Around the time of the fight, back at my house—for some reason I imagine it happened right at the moment when Carl took the knife away from Daniel Therry’s throat—an embolus from my dad's heart became large enough to block the flow of blood in his artery wall and he suffered a stroke. He lay on the office floor, unresponsive, though his left eye remained open. My mother discovered him and called an ambulance. She tried to get some kind of response from Dad.
Driving away from the midget house, Nelson told us the knife to the throat was because Daniel had kissed Carl’s girlfriend, but we later found out that Daniel had stolen Carl’s wallet at a baseball game a few months before, and that Carl had just found out about it.

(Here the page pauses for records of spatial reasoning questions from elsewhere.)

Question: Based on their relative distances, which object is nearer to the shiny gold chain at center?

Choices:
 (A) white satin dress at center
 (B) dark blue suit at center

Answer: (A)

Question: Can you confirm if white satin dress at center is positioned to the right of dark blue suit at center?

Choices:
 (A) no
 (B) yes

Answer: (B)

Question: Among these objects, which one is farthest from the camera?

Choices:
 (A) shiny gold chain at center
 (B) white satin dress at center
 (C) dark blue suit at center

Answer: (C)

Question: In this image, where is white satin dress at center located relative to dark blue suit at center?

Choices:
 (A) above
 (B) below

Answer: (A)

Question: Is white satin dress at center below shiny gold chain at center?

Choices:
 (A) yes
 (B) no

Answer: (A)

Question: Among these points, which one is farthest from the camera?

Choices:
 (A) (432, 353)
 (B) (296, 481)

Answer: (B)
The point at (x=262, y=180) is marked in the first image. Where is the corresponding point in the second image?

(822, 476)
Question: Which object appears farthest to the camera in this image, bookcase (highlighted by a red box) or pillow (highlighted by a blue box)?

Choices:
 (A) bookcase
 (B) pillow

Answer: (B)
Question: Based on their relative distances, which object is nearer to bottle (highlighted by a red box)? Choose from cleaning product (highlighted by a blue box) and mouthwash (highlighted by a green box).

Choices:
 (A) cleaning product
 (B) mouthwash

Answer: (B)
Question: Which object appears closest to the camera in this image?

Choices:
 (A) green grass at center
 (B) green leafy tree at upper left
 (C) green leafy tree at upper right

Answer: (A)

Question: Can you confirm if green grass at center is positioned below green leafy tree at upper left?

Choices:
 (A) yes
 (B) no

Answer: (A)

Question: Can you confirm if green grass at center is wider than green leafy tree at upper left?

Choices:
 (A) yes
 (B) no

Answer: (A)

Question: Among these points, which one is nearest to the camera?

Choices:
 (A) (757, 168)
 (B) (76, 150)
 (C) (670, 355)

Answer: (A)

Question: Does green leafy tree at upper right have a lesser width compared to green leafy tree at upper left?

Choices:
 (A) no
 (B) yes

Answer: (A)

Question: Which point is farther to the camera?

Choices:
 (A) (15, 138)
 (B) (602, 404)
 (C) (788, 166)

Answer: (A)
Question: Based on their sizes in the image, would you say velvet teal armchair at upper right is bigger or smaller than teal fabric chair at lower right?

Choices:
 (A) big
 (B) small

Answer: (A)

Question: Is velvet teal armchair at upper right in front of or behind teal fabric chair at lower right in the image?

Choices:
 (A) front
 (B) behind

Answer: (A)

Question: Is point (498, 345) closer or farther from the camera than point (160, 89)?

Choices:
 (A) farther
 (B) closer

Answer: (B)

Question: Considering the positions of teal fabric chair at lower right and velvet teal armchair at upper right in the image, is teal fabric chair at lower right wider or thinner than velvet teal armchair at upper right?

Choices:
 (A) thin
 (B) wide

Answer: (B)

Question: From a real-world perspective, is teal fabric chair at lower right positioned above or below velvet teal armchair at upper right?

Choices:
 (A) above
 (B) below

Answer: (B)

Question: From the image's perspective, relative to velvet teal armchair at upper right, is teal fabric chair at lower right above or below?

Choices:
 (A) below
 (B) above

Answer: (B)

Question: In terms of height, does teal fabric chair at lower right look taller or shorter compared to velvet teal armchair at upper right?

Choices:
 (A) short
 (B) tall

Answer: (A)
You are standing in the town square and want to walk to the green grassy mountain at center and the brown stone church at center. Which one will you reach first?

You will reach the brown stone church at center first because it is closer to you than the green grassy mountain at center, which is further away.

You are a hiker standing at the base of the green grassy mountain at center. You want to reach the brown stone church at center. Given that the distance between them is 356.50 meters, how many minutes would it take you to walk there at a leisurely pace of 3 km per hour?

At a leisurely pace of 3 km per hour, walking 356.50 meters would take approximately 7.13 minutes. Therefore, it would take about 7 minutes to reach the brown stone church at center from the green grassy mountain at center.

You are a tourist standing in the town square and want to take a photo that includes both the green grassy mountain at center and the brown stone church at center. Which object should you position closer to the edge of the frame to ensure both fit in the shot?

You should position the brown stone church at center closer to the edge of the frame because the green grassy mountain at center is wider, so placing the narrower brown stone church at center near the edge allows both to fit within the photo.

When I got home it was dark. The house was empty, and there was no sign of my parents’ whereabouts. It was not like them to leave in the evening, and certainly not without a note explaining where they were and a phone number to reach them. I walked around the house, walked in each room, and called for them. I imagined them gone forever, disappeared from the earth, and I felt terrified and free. In my rational mind I knew they were not gone forever. They had probably stepped out for a moment on some ordinary chore, and they would be back any second. Still, I convinced myself they were gone. After the midget house, my house felt so huge. Every room was overwhelming.
I went into my parents’ bedroom where the light was off. I went into the dark closet and sat on the carpeted floor. In darkness I felt the silence that ruled so much of the universe. In a weird way it felt like the silence was alive.
When my mother got home and told me what had happened to dad, I could not face it. Even when I went to the hospital to see him—he had survived the stroke and was in stable condition, though he could not yet speak—I denied that his pain had anything to do with me. These people were my parents, but what did that really mean? They would be gone one day and I would be alone, so why wrap myself in the world of their decline? I retreated to thoughts about the movie and about Jill.
Monday at school Jill looked beautiful. Her hair was shiny and she wore a blue jean jacket. It was a bright, cool day outside, and our classroom was lit with cold fluorescent light. The world wasn’t dark and rainy and ominous like in the movie.
Still, it seemed possible that somehow, by chance, I might one day save her from something so bad she would be forced to love me. For that to happen, I would have to save her from suffering and pain. She would have to face terrible violence, like the woman in the movie. Could a fantasy so dependent on pain and terror be born out of love? It didn’t seem right. Yet there it was again, running through my mind.
Everything was cold and clean. I had done nothing to win Jill’s love and there were no magic birds. She and I would never meet in the dark.